Integration is the key!

A lot has been written on this subject over the years, but most of the verbiage has dealt with generalities. Homebuilders and construction project managers have asked me to explain some of the differences and I have tried to relate these differences to their business.

The Best of Breed (BOB) solution is usually interfaced together by one of the vendors involved in the solution. Indeed there are solutions available that require a vendor of accounting software for home builders, sales software, construction project management software and homebuyer customer service software. The system interfacer will claim that they have married together the best of all solutions on the market, by bringing together four databases. Let us consider this claim when it comes to a comparison the truly integrated Enterprise Resource Planning (ERP) software for builders.

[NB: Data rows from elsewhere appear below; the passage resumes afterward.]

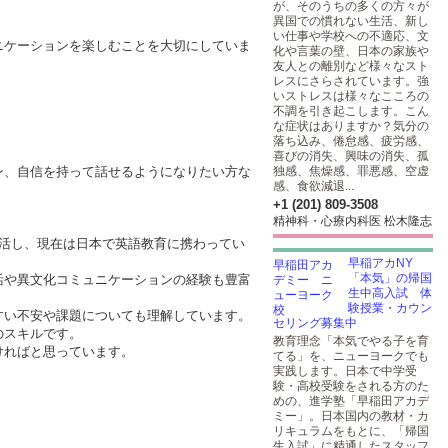
が、そのうちの多くの方々が
異国での慣れない生活、新し
い仕事や学校への不適応、文
ニケーションを楽しむことを大切にしていま
化や言葉の壁、日本の家族や
友人との離別など様々なスト
レスにさらされています。強
いストレスは様々なこころの
不調を引き起こします。こん
な症状はありますか？気分の
落ち込み、倦怠感、疲労感、
喜びの消失、興味の消失、孤
ン、自信を持って話せるようになりたい方な
独感、焦燥感、罪悪感、空虚
感、食欲減退...
+1 (201) 809-3508
精神科・心療内科医 松木隆志
生活し、現在は日本で英語教育に携わってい
早稲アカNY
「本気」の帰国
活や異文化コミュニケーションの経験も豊富
生中高入試 体
験授業・カウン
すい不安や課題についても理解しています。
セリング募集中
のスキルです。
教育理念「本気でやる子を育
ければと思っています。
てる」を、ニューヨークでも
実践します。日本で中学受
験・高校受験をされる方のた
めの、進学塾「早稲田アカデ
ミー」。日本国内の教材・カ
リキュラムをもとに、「帰国
生入試」に精通したスタッフ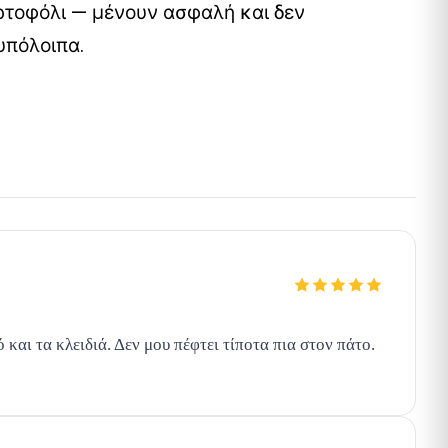
πορτοφόλι — μένουν ασφαλή και δεν
υπόλοιπα.
 και τα κλειδιά. Δεν μου πέφτει τίποτα πια στον πάτο.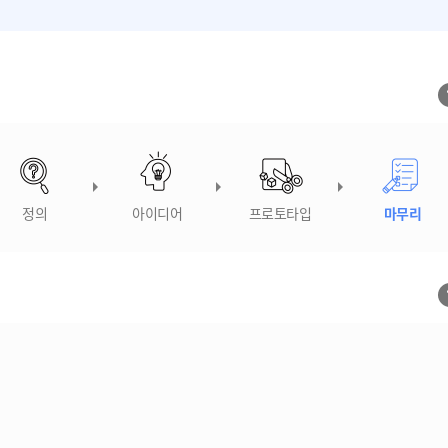
정의
아이디어
프로토타입
마무리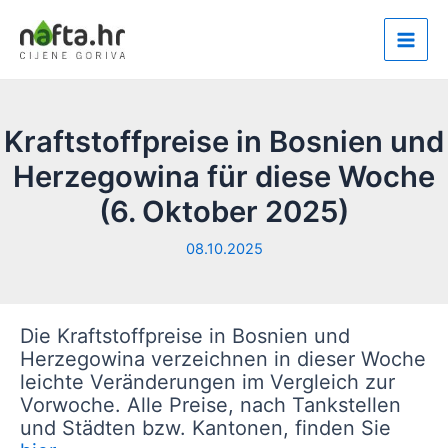
Zum
Inhalt
Main
springen
Men
Kraftstoffpreise in Bosnien und
Herzegowina für diese Woche
(6. Oktober 2025)
08.10.2025
Die Kraftstoffpreise in Bosnien und
Herzegowina verzeichnen in dieser Woche
leichte Veränderungen im Vergleich zur
Vorwoche. Alle Preise, nach Tankstellen
und Städten bzw. Kantonen, finden Sie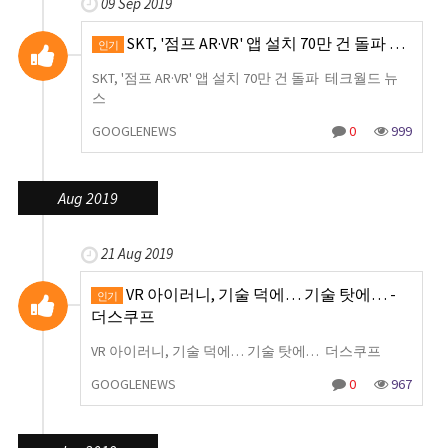
09 Sep 2019
SKT, '점프 AR·VR' 앱 설치 70만 건 돌파 …
인기
SKT, '점프 AR·VR' 앱 설치 70만 건 돌파 테크월드 뉴
스
GOOGLENEWS
0
999
Aug 2019
21 Aug 2019
VR 아이러니, 기술 덕에… 기술 탓에… -
인기
더스쿠프
VR 아이러니, 기술 덕에… 기술 탓에… 더스쿠프
GOOGLENEWS
0
967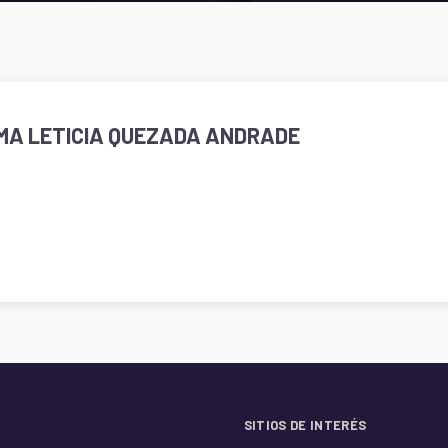
IRMA LETICIA QUEZADA ANDRADE
SITIOS DE INTERÉS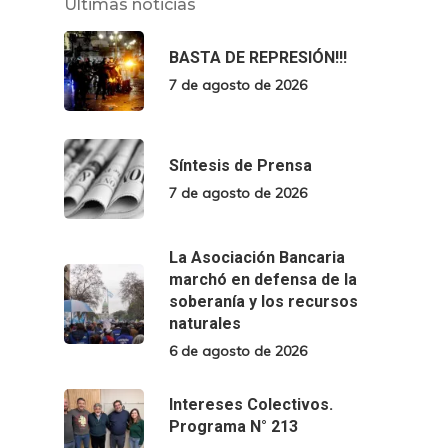
Últimas noticias
BASTA DE REPRESIÓN!!!
7 de agosto de 2026
Síntesis de Prensa
7 de agosto de 2026
La Asociación Bancaria
marchó en defensa de la
soberanía y los recursos
naturales
6 de agosto de 2026
Intereses Colectivos.
Programa N° 213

Consider for instance an integrated ERP customer service module:

  1. Does it integrate to the purchase order module, in such a way that warranty staff are able to easily determine who did the original work on the lot?
  2. Does it integrate to the sales module so that all customer information and option selections are automatically transferred over?
  3. Does it integrate to accounting module to the extent that all work on the lot that cannot be charged back, is automatically posted to the warranty cost code in the costing module?
  4. Does it integrate to the accounting module to the extent that all backcharges approved by customer service, automatically reduce the payment to the errant subcontractor on the next pay run?
  5. Does it integrate to the purchase order software to allow warranty to issue customer service purchase orders that can be tracked through the normal process of the builder?

These are integration questions from just one module! Most or all of these will not be handled by BOB software.

Consider other more general questions that I have found important to the builder:

  1. Is the production software integrated to the extent that the closing entry to the general ledger with all the associated Work in process and Cost of sales entries (etc.) automated on a lot by lot basis?
  2. Can sales see the current status of all lots in a community by virtue of having the schedule integrated to the sales module?
  3. Can the approvers of an agreement run a margin report on a new prospective deal by virtue of having the budgeting and costing software integrated to the sales module?
  4. Can the builder run a report with data from all four BOB modules? An example may be where the CEO requires a field from warranty to be included in a required accounting report. As a general rule the BOB supplier would recommend that the builder set up yet another database to consolidate the reporting.
  5. The vendor portal in most solutions does a good job with purchase orders. However does it integrate to the accounting software to the extent that the trades can see the check number and amount that paid the purchase order?

I could go on and on but true integration that pays back to the builder.

One objection pointed to the ERP vendor is that you have “all your eggs in one basket”. Check out the ERP vendor you are dealing with as it may be that the vendor is on very solid financial ground. In a BOB solution you must do due diligence on say four vendors, any one of whom could bring down the solution which no one really owns. Will any one or all of the vendors continue to be a best of breed vendor? Who decides this?

When problems occur in an ERP solution it is one call to one vendor. In a BOB solution you would be faced with four numbers. Many times they may say the problem is another vendor’s problem.

Don’t get me wrong, I have seen BOB solutions function but usually to the extent that IT resources are hired to run it. The running cost of a BOB solution has to be higher because of the databases involved and the resulting reporting requirements.

I ask the reader one question. If you built a software solution, would you not want to be in complete control of it?